In the turmoil, the German Embassy came up with a plan to speed reservists, wanting to fightn back to the fatherland. It knew that it was going to be tough to slip past Jack and the might of the Royal Navy with German passports. This is a passage from The German Secret Service in America 1914-18: “Throughout August, 1914, it was comparatively easy for Germans in America who wished to respond to the call of the Fatherland to leave American shores. A number of circumstances tended swiftly to make it more hazardous. The British were in no mind to permit an influx of reservists to Germany while they could blockade Germany.

The cordon tightened, and soon every merchant ship was stopped at sea by a British patrol and searched for German suspects. German spies here took refuge in the protection afforded by an American passport. False pass- ports were issued by the State Department in considerable quantities during the early weeks of war issued unwittingly, of course, for the false Passports applicant in most cases underwent no more than the customary peacetime examination.

Each additional precaution taken by the Government placed a new obstacle in the way of unlimited supply of passports. The Goltz method was easy enough, but it soon became impossible to employ it. The necessity for sending news, The German Secret Service in America through to Berlin by courier was increasingly urgent and it devolved upon Captain von Papen to systematize the supply of passports.

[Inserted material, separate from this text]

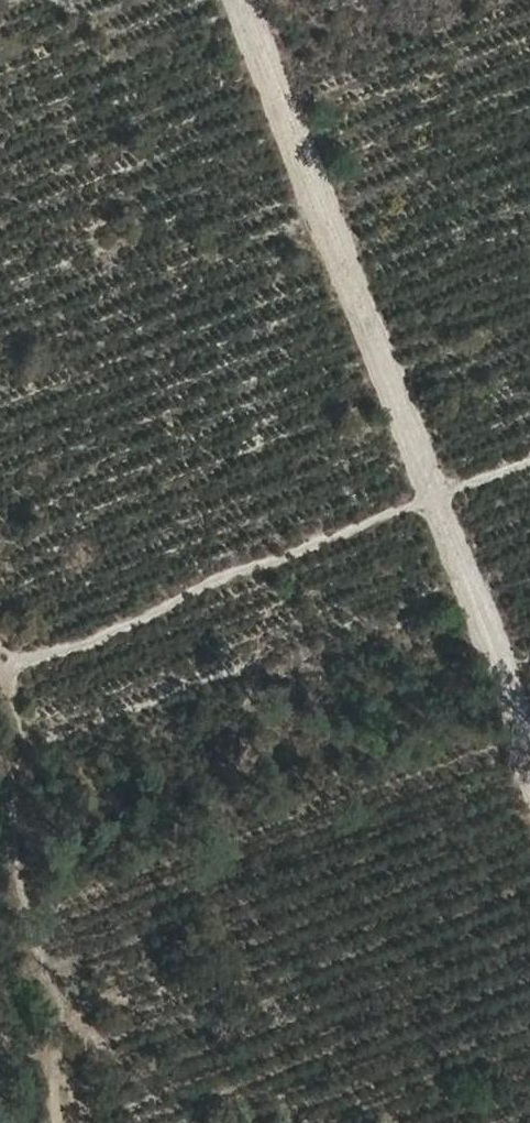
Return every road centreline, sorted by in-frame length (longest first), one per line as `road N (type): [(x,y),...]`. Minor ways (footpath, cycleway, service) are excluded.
road 1 (track): [(529,778),(235,0)]
road 2 (track): [(529,462),(0,667)]

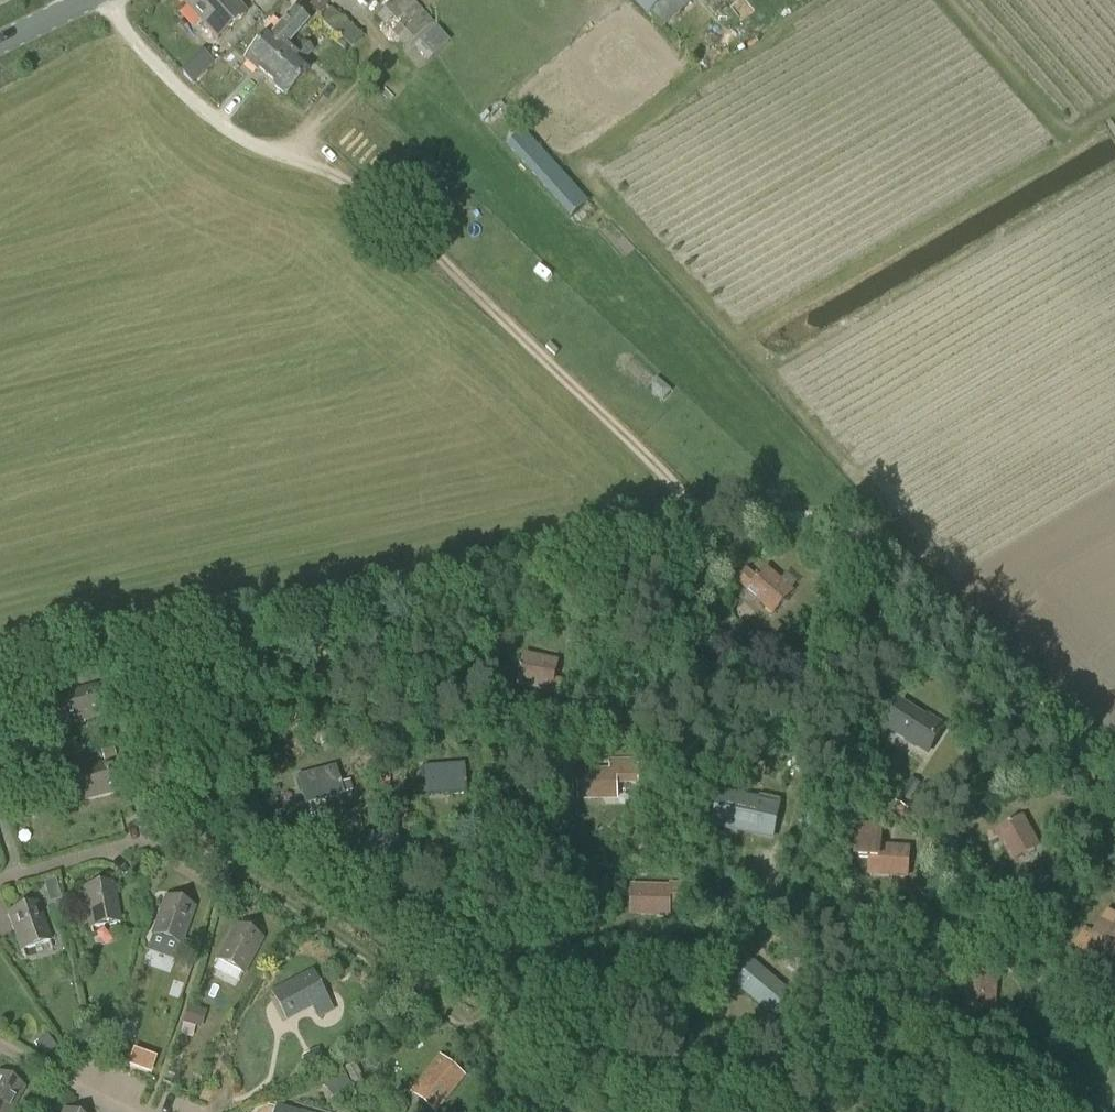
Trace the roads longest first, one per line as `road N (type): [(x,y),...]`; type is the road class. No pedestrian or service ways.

The military attache in November selected Lieutenant Hans Adam von Wedell, who had already made a trip as courier to Berlin for his friend, Count von Bernstorff. Von Wedell was married to a German baroness. He had been a newspaper reporter in New York, and later a lawyer. He opened an office in Bridge Street, New York, and began to send out emissaries to sailors on interned German liners, and to their friends in Hoboken, directing them to apply for passports. He sent others to the haunts of tramps on the lower East Side, to the Mills Hotel, and other gathering places of the down-and-outs, offering ten, fifteen or twenty dollars to men who would apply for and deliver passports. And he bought them!

Von Wedell was to spend many months living it up in New York and gathering false passports. Little did he know he was to share the same fate as a 16-year-old Worcestershire boy who was risking his life on the rough, freezing seas on the other side of the world.